Case Study: Dr. Arthur Bregoli
Mary Parsons is the office manager at Dr. Arthur Bregoli’s office in Braintree, Massachusetts. Dr. Bregoli has been practicing internal medicine in the Boston area for over 20 years. He employs 7, including Mary, who has been with the practice for 10 years. Dr. Bregoli sees about 20 patients per day; 30% of those are Medicare patients.
In the fall of 2011 the practice was preparing to transition from paper charts to electronic health records (EHR) in order to comply with Medicare regulatory and incentive programs. An EHR would assist the practice in not only meeting requirements for submitting quality of care measures, but would also help it avoid Medicare penalties.
Dr. Bregoli’s office was already using Quanum eLabs and ePrescribing from Quest Diagnostics. Because the practice wanted the transition to EHR to be as seamless as possible when it came to transferring information, they chose Quanum EHR.

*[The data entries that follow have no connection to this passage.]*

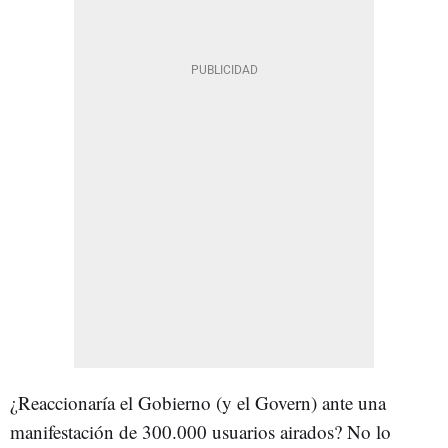
¿Reaccionaría el Gobierno (y el Govern) ante una
manifestación de 300.000 usuarios airados? No lo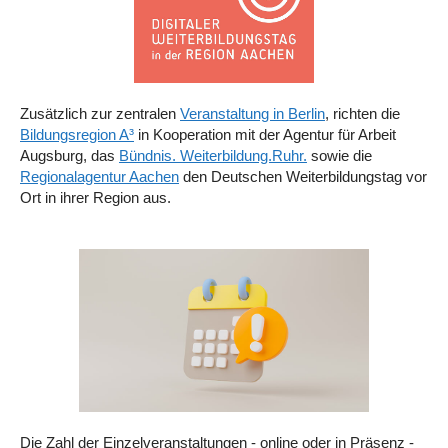
Zusätzlich zur zentralen
Veranstaltung in Berlin
, richten die
Bildungsregion A³
in Kooperation mit der Agentur für Arbeit
Augsburg, das
Bündnis. Weiterbildung.Ruhr.
sowie die
Regionalagentur Aachen
den Deutschen Weiterbildungstag vor
Ort in ihrer Region aus.
Die Zahl der Einzelveranstaltungen - online oder in Präsenz -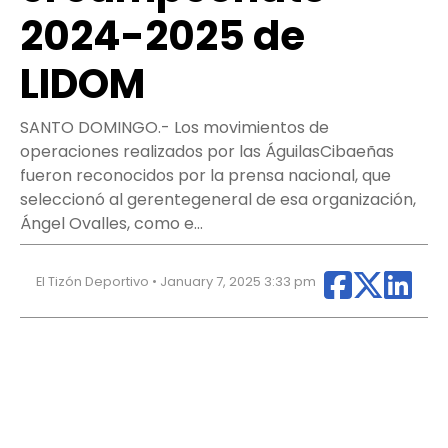
2024-2025 de
LIDOM
SANTO DOMINGO.- Los movimientos de
operaciones realizados por las ÁguilasCibaeñas
fueron reconocidos por la prensa nacional, que
seleccionó al gerentegeneral de esa organización,
Ángel Ovalles, como e…
El Tizón Deportivo • January 7, 2025 3:33 pm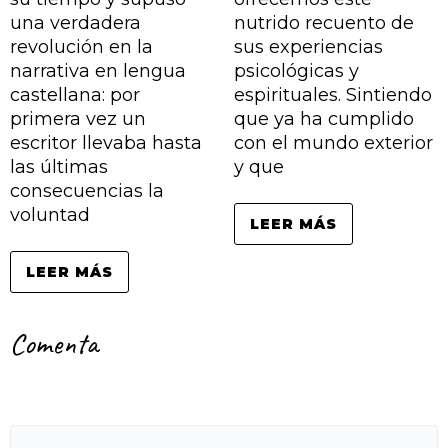
una verdadera
nutrido recuento de
revolución en la
sus experiencias
narrativa en lengua
psicológicas y
castellana: por
espirituales. Sintiendo
primera vez un
que ya ha cumplido
escritor llevaba hasta
con el mundo exterior
las últimas
y que
consecuencias la
voluntad
LEER MÁS
LEER MÁS
Comenta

Information for patients who had already done lab work done at Quest automatically transferred to the EHR. This meant that the practice did not have to create new files for those patients, saving significant time and expense.
The nurse practitioners set up templates in the EHR for physicals and other common patient encounters to suit their practice workflow and to meet Dr. Bregoli’s request that everything be as simple as possible to use.
One of the other gratifying features of the EHR is its mobility. Because it is cloud-based, Dr. Bregoli can use a tablet in the office to record patient information. At home he can log on to the system via laptop to access a patient’s chart when he’s on call.
Three times since implementing the EHR, Dr. Bregoli’s office has used the data collected to help satisfy the EHR technology requirements when attesting for meaningful use (MU).
“Having the EHR makes it very easy to track patients and report on them,” said Parsons. “Whether collaborating in the office or attesting for meaningful use, we no longer have to search for charts – everything is at our fingertips in the system.”
If there’s a patient record that needs to be shared with another doctor it is simple to find it and send it securely, right from the system.
“This sure beats making copies,” said Parsons. “And because doctors are generally known for their bad penmanship, the electronic records are much easier t read. Having this system makes our office so much more efficient.”